Rite Aid wouldn’t offer specific comment, but spokeswoman Ashley Flower noted that Rite Aid was still a part of the MCX, and was ready to accept CurrentC. Whenever it actually showed up.
This is perhaps the biggest problem in a nutshell. Apple Pay has already been on the scene the better part of a year now, making huge inroads and new agreements that allow it to be taken. Google Wallet, Android Pay, Samsung Pay and a host of other options are either following or will be following soon enough.

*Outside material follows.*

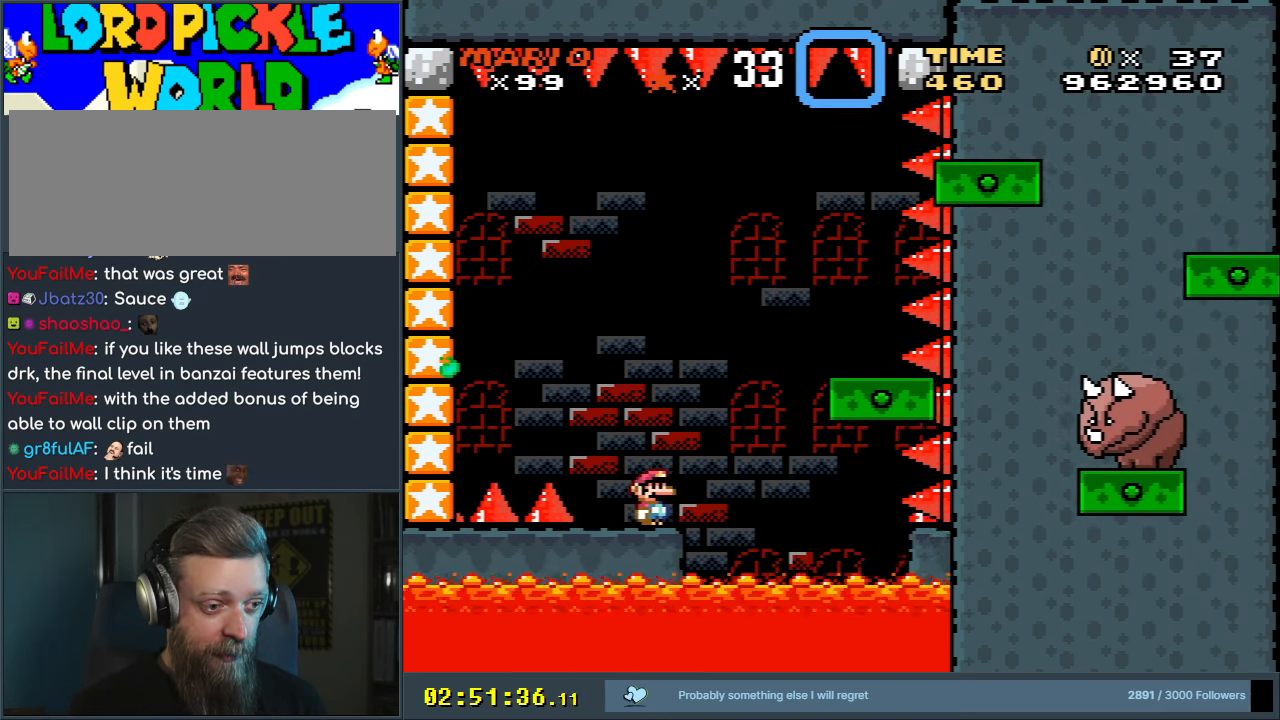
{"buttons": [], "events": [[100, "X", "up"], [183, "X", "down"], [467, "X", "up"]]}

It’s not, therefore, that surprising that Rite Aid got sick of waiting for Godot and instead decided to offer customers access to payment methods that could actually be used. It’s actually quite surprising that the elements of the MCX waited as long as they did, or have in some cases; with other stores able to get an edge in the market just by offering a different payment method, it should have been the kind of thing that the MCX elements would have wanted to shut down quickly. However, with CurrentC still out of the game, it’s easy to wonder just how long the various other elements of the MCX will continue to abide.
The MCX desperately needs to get CurrentC into the field before its member organizations continue to dissent and bring in alternate payment strategies. Otherwise it will continue to lose ground, and by extension, lose customers to businesses that will offer the payment methods customers desire most.